Le principe d'une surveillance plus étroite des déséquilibres macroéconomiques, de leurs causes et in fine des politiques structurelles conduites par les États membres est acté par l'Eurogroupe le 15 mars 2010. Cette perspective est également favorisée par le groupe de travail du Conseil européen présidé par Herman Van Rompuy. Le Pacte pour l'Euro Plus signé le 25 mars 2011 par l'ensemble des États membres de la zone euro et six autres États membres confirme l'inclusion des questions liées à la compétitivité dans les processus de coordination des politiques économiques et de surveillance multilatérale. Finalement, sur la base des propositions législatives présentées par la Commission le 29 septembre 2010, un nouveau régime de surveillance et de correction des déséquilibres macroéconomiques dans l'Union européenne et la zone euro fondé sur deux règlements est adopté en novembre 2011. Le premier sur la prévention et la correction des déséquilibres s'applique à tous les États membres5; le second, qui traite des sanctions, ne concerne que les États membres de la zone euro6.

1Allemand, Frédéric, La gouvernance économique de l'Union européenne: entre permanence et mutation, Revue Études européennes, École nationale d'administration, Strasbourg, juillet 2012. Source: http://www.etudes-europeennes.eu/images/stories/La_crise_de_la_zone_euro/La_gouvernance_conomique_de_UEM_final.pdf, consulté le 15 octobre 2013.

2Protocole (n°28) sur la cohésion économique, sociale et territoriale. Également: article 6 du règlement (CE) n°1164/94 du Conseil du 16 mai 1994 instituant le Fonds de cohésion, Journal officiel n°L 130 du 25 mai 1994, p. 1. Abrogé et remplacé par le règlement (CE) n°1084/2006 du Conseil du 11 juillet 2006 instituant le Fonds de cohésion, Journal officiel n°L 210 du 31 juillet 2007, p. 79. La conditionnalité est reprise à son article 4.

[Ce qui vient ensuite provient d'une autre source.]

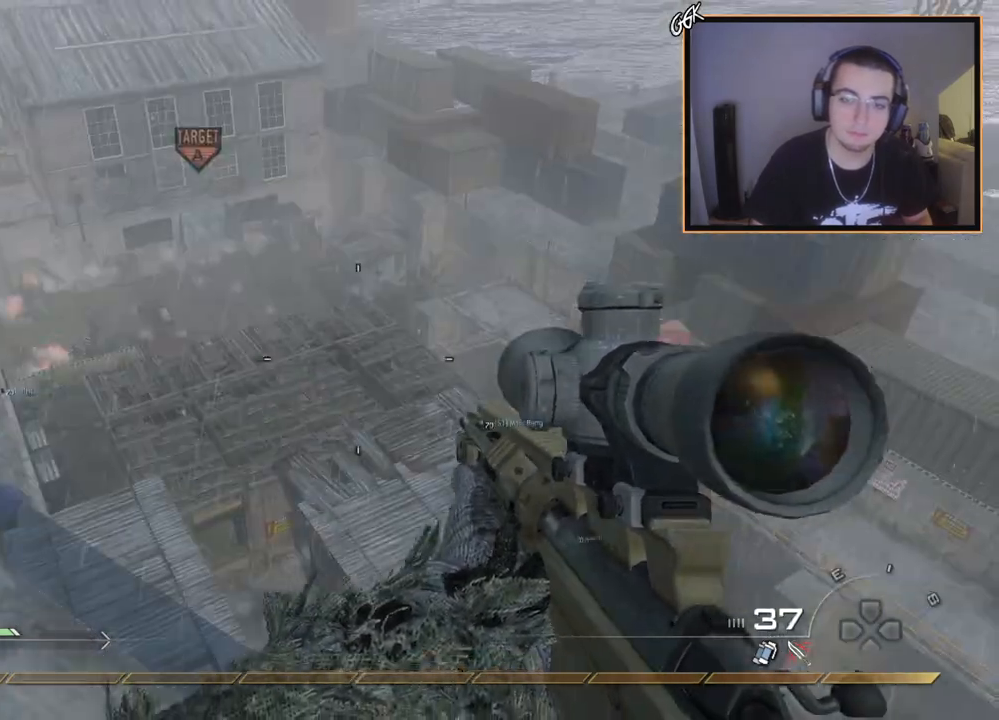
{"buttons": [], "left_stick": "center", "right_stick": "center", "events": [[117, "CIRCLE", "down"], [134, "left_stick", "center"], [200, "CIRCLE", "up"], [300, "CROSS", "down"], [417, "CROSS", "up"]]}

3Jamet, Jean-François, Un gouvernement économique européen: du slogan à la réalité?, Questions d'Europe, n°167 et 168, Fondation Robert Schuman, Paris, 26 avril 2010, p. 13.

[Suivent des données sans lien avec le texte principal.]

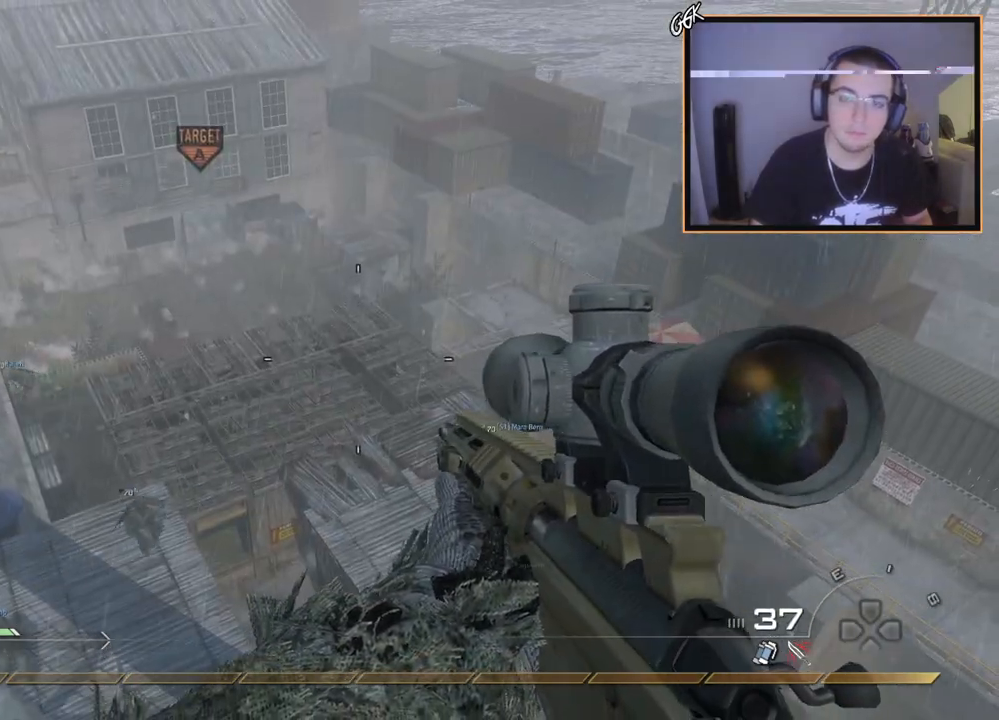
{"buttons": [], "left_stick": "left", "right_stick": "center", "events": [[233, "left_stick", "left"]]}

4Gallois, Louis, Rapport au Premier Ministre. Pacte pour la compétitivité de l'industrie française, Paris: Commissariat Général à l'Investissement, 5 novembre 2012, p. 9.

5Règlement (UE) n°1176/2011 du Parlement européen et du Conseil du 16 novembre 2011 sur la prévention et la correction des déséquilibres macroéconomiques, Journal officiel n°L 306 du 23 novembre 2011, p. 25.

6Règlement (UE) n°1174/2011 du Parlement européen et du Conseil du 16 novembre 2011 établissant des mesures d'exécution en vue de remédier aux déséquilibres macroéconomiques excessifs dans la zone euro, Journal officiel n°L 306 du 23 novembre 2011, p. 8.